Thursday, March 28, 2013

Miracles

Because I've recently found myself with more time on my hands than I'd like to admit, I decided to share a few of my thoughts and feelings about the events of the past few days.

The best word I can use to describe what has happened is "miracles".  This may not make a lot of sense, but let me explain.

I have been serving as a missionary for The Church of Jesus Christ of Latter-day Saints for 16 months now.  It has been the most glorious, difficult, frustrating, and fulfilling months of my life.  I have grown in ways I didn't know were possible and I have healed from wounds I didn't know I had. This truly is Christ's church, and if you open your heart, you can know for yourself it is true.

Throughout a mission, Satan works really hard to get you discouraged.  Because this is God's work and we are His messengers, Satan will do everything in his power to stop us.  He works on our lives, our families lives, and the lives of those we teach to bring us down and make us feel like we aren't good enough.  He does that throughout our entire lives, but if you currently have a missionary in your life, whether it's because you are a missionary yourself, you have a missionary in your family, or you are learning from the missionaries,  you are likely to face greater trials than ever before.  Don't be afraid, it is just another testimant that this truly is God's work.

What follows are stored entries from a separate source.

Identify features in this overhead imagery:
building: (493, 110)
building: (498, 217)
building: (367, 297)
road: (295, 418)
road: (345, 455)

I broke my leg this weekend, which has been one of the greatest trials on my mission thus far.  Aside from the pain is the feelings of inadequacy and failure.  The feelings that I have let so many people down.  I know this really isn't true, but given the hours of sitting on the couch with my leg elevated, it's really hard not to let my thoughts be pulled in that direction.

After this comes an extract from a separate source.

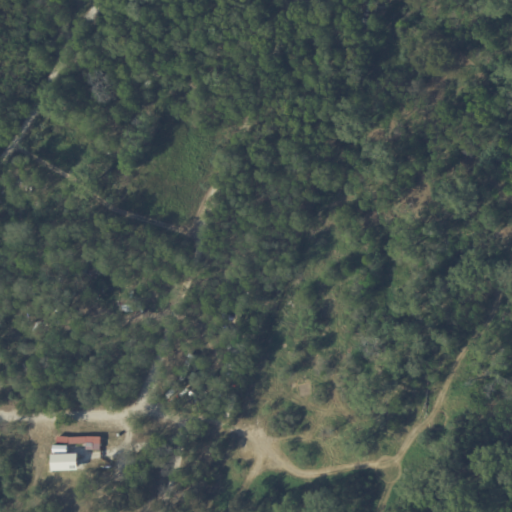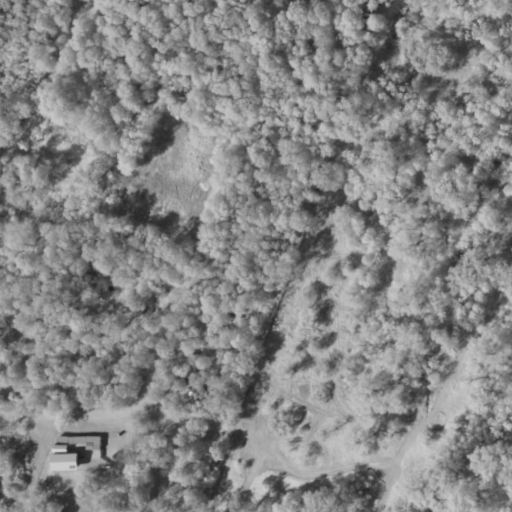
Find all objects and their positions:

I've been battling questions of "why me?" and "what now?" and if I let myself ponder too long I get incredibly discouraged.  I want more than anything to serve my Father in Heaven.  I know how much He loves each of His children, and I am so grateful for the gifts He's given me, and in order to put aside the negative feelings that are swarming over me, I have taken the time to write down some miracles that I've seen in my life.  They may seem silly, but these little miracles show me that God loves me.

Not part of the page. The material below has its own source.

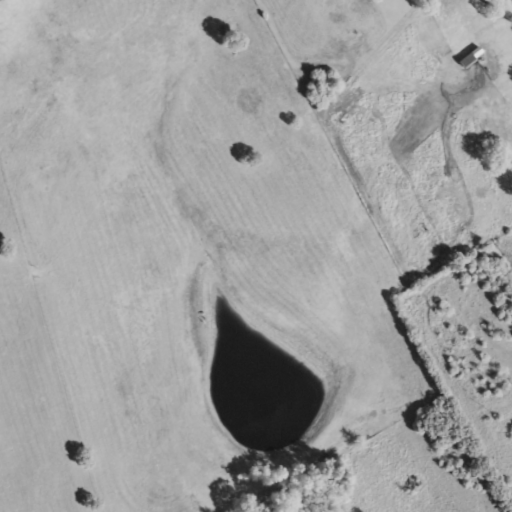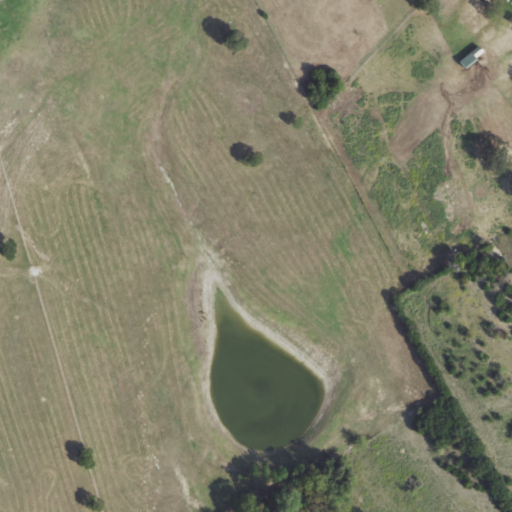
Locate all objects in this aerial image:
building: (5, 1)
building: (5, 1)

-When I fell, two very worthy Elders were right there to give me a blessing
-After a faithfilled prayer, an operation room opened up two hours earlier than expected
-People called to see if I was okay
-My companion has experience in nursing
-Another sister happened to bring me a piece of my favorite pie
-The elders in our ward had a car to use while we couldn't drive
-I serve my mission in one of the most sacred places on earth
-The Holy Ghost really is with me and comforting me
-People truly are inspired as to what to say and how to help
-I have been able to sleep without waking up too many times during the night
-I get to stay on my mission


These are just a few miracles from the last few days, but as I started writing down the miracles I've been seeing, more and more come.  It's just like what Alma says in Alma 30 in the Book of Mormon.  ALL things denote there is a God. We just have to open our eyes and acknowledge those things.  I love this gospel, I love my Savior.  I know He gives us trials for a reason, and I know that He will be with us every step of the way if we will let Him.